QI Research
Tue 21 Apr 2026 - 10:00 EDT / 15:00 BST / 16:00 CEST
Danielle discussed a significantly weaker US economy than the headline data imply, with the labour market already exhibiting recession-like characteristics beneath the surface. Her argument was that official employment data are giving a misleadingly firm picture because they are distorted by modelling assumptions, weather effects and repeated downward revisions, while alternative indicators suggest conditions are far softer. She pointed in particular to weak net job creation, falling confidence around job security, low take-up of unemployment benefits despite rising labour-market slack, and a steady rise in bankruptcy filings and WARN notices as evidence that economic deterioration is already well under way. She also argued that consumer resilience is overstated once spending is adjusted for inflation. In her view, rising energy and other essential costs are crowding out discretionary demand, leaving real consumption far weaker than nominal retail data would suggest. Beyond the consumer picture, she highlighted growing fragilities in private credit, non-bank financial intermediation and commercial real estate, warning that the increasing interconnection between regulated banks and non-banks represents an underappreciated source of systemic risk. Taken together, her presentation framed the US economy as materially weaker, and the financial system as more exposed, than conventional market narratives currently acknowledge.
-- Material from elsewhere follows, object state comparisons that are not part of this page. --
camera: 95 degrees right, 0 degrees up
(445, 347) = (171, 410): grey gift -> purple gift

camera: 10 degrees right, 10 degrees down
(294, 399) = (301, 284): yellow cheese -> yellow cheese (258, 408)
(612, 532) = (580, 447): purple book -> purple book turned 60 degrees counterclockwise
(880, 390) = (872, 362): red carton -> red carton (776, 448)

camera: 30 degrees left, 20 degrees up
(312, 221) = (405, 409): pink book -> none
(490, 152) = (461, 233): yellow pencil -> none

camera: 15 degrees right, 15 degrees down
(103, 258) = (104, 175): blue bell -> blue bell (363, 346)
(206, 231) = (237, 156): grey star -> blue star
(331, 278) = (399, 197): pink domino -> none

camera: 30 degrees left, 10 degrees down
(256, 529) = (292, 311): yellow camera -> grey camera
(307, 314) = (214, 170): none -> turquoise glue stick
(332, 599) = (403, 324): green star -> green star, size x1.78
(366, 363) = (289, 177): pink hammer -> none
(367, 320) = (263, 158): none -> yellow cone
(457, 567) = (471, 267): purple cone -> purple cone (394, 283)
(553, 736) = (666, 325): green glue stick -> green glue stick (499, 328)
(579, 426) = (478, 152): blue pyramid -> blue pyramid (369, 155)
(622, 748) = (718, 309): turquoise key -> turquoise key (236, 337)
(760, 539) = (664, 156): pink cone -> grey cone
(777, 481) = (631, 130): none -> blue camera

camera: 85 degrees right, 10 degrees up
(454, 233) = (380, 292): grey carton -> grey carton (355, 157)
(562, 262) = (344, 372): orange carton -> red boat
• Excluding Recession Proof Education and Healthcare, QI’s Private Core Confirms Payrolls Peaked in April 2024 and the Labour Market Recession Has Deepened.
• The Oil Shock Is Depleting Purchasing Power, While Truflation’s Core Remains Below Headline and PCE Core Is Increasingly Distorted.
• The Fed’s Policy Error Is Being Amplified by Private Credit Fallout and Nonbank Spillovers Into Banks and Insurers.
• A Deeper US Recession Cannot Be Ruled Out as Policy Mistakes, Bankruptcies, Fiscal Blunders and Political Pressure on the Fed Feed Back Into the Downturn.